Steinmeier fordert „Neustart für soziale Marktwirtschaft“

Auf dem Landesparteitag der NRWSPD am 25.04.09 in Halle/Westfalen forderte der SPD-Kanzlerkandidat einen „Neustart für die soziale Marktwirtschaft in Deutschland“. „Dafür wird eine starke Sozialdemokratie gebraucht“, sagte Steinmeier in einer engagierten Rede.

Union und FDP gingen mit der derzeitige Wirtschafts- und Finanzkrise um, als wenn sie ein „Betriebsunfall“ sei und man schon im nächsten Herbst wieder zur ursprünglichen marktliberalen Wirtschaftspolitik zurückkehren könne. „Die Krise wird mindestens bis zum Jahr 2010 andauern!

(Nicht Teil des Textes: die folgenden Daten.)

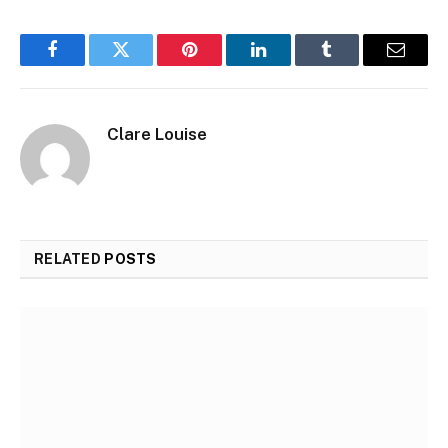
Facebook
Twitter
Pinterest
LinkedIn
Tumblr
Email
Clare Louise
RELATED
POSTS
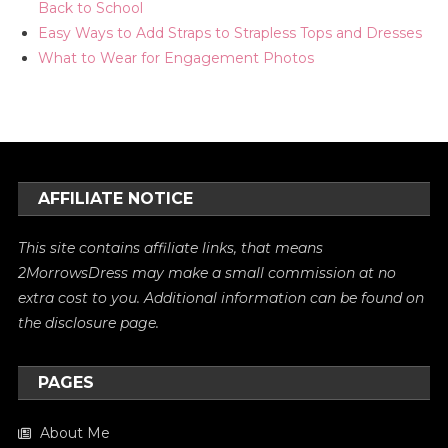
Back to School
Easy Ways to Add Straps to Strapless Tops and Dresses
What to Wear for Engagement Photos
AFFILIATE NOTICE
This site contains affiliate links, that means
2MorrowsDress may make a small commission at no
extra cost to you. Additional information can be found on
the
disclosure
page.
PAGES
About Me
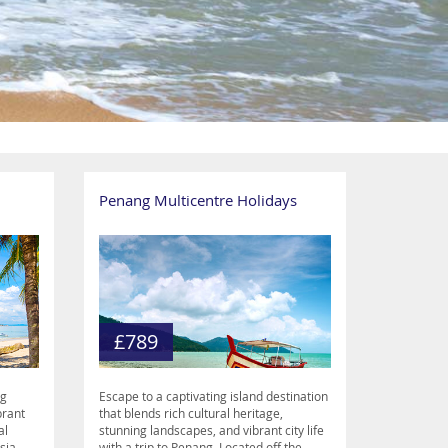
Penang Multicentre Holidays
£789
ng
Escape to a captivating island destination
brant
that blends rich cultural heritage,
al
stunning landscapes, and vibrant city life
sia.
with a trip to Penang. Located off the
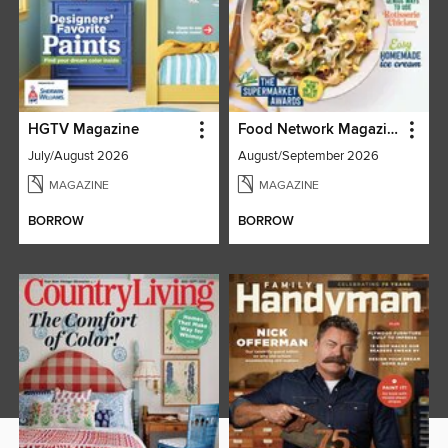
HGTV Magazine
Food Network Magazine
July/August 2026
August/September 2026
MAGAZINE
MAGAZINE
BORROW
BORROW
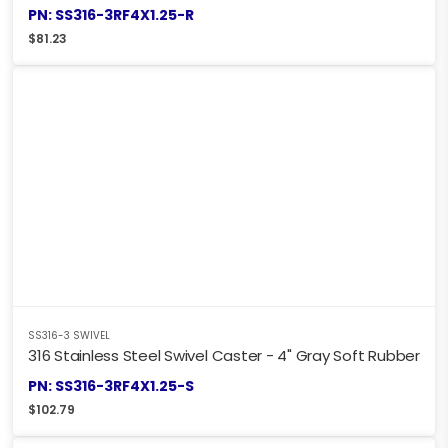
PN: SS316-3RF4X1.25-R
$
81.23
SS316-3 SWIVEL
316 Stainless Steel Swivel Caster - 4" Gray Soft Rubber
PN: SS316-3RF4X1.25-S
$
102.79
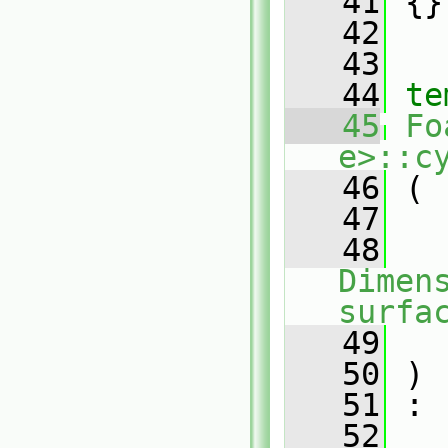
   41
 {}
   42
   43
   44
te
   45
Fo
e>::c
   46
 (
   47
   48
Dimens
surfa
   49
   50
 )
   51
 :
   52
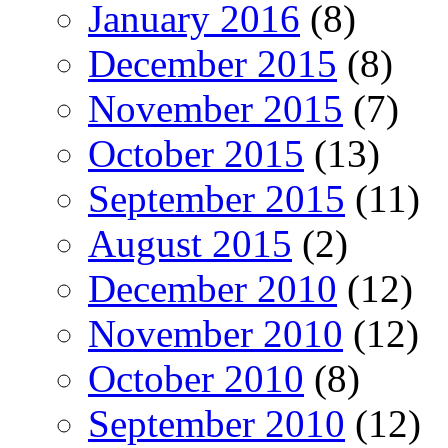
January 2016
(8)
December 2015
(8)
November 2015
(7)
October 2015
(13)
September 2015
(11)
August 2015
(2)
December 2010
(12)
November 2010
(12)
October 2010
(8)
September 2010
(12)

Vor uns liegen schwere Monate, vielleicht Jahre“. Bei der Bundestagswahl könnten die Wähler entscheiden, „welchen Weg wir einschlagen, um durch die Krise zu kommen“, so Steinmeier.

Die SPD stehe mit ihrem Bundestagswahlprogramm für den Weg des solidarischen Miteinanders, für das „Eigentum verpflichtet“ im Grundgesetzartikel 14. Die Union wisse dagegen nicht, was sie wolle, sagte Steinmeier unter Beifall.
Der Staat müsse mit dafür sorgen, dass Unternehmen mehr investieren und weniger spekulieren. Dabei könne auch die von der SPD in ihrem Wahlprogramm geforderte Börsenumsatzsteuer beitragen. Steinmeier forderte eine gesetzliche Begrenzung der Managergehälter und die Einführung eines „TÜVs für Finanzmarktprodukte“. Die Mehreinnahmen aus einer Erhöhung des Spitzensteuersatzes sollten allein in Bildung investiert werden, so der Kanzlerkandidat.

Dem nordrhein-westfälischen Ministerpräsidenten Jürgen Rüttgers warf Steinmeier unseriöses Taktieren mit der Zukunft von Opel vor. «Mal eben
mit Abu Dhabi sprechen und dafür sorgen, dass das am nächsten Tag in der Zeitung steht – das funktioniert so nicht». Wenn man es mit den Arbeitsplätzen bei Opel ernst meine, müsse man seriöser vorgehen. «Ich will, dass die Arbeitsplätze bei Opel langfristig gesichert weden», bekräftigte Steinmeier.

Im SPD-Wahlprogramm zur Bundestagswahl sei die „deutliche Handschrift der NRWSPD zu sehen“, lobte der SPD-Kanzlerkandidat den SPD-Landesverband und seine Vorsitzende Hannelore Kraft. Bei der Union sei momentan noch überhaupt nicht klar, ob sie überhaupt ein Wahlprogramm zustande brächte. Der NRW-Ministerpräsident werde seiner Meinung nach jedenfalls nicht viel dazu beitragen, sagte Steinmeier: „Rüttgers wird in der CDU-Spitze so ernst genommen wie ein Eimer Luft.“ Das habe sich zuletzt deutlich bei der Auseinandersetzung um die Neuorganisation der Job-Center gezeigt, erklärte Steinmeier.